Problem details
For the listing below, give the count of lines containing the string "ministre" and nothing else.

Supplied material
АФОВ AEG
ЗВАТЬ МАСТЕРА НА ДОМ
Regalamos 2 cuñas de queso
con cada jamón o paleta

* * *

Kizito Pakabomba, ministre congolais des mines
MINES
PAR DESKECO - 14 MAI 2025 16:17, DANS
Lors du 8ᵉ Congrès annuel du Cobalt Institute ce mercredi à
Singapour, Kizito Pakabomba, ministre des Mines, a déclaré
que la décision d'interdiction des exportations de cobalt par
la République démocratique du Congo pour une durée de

Exercise result
2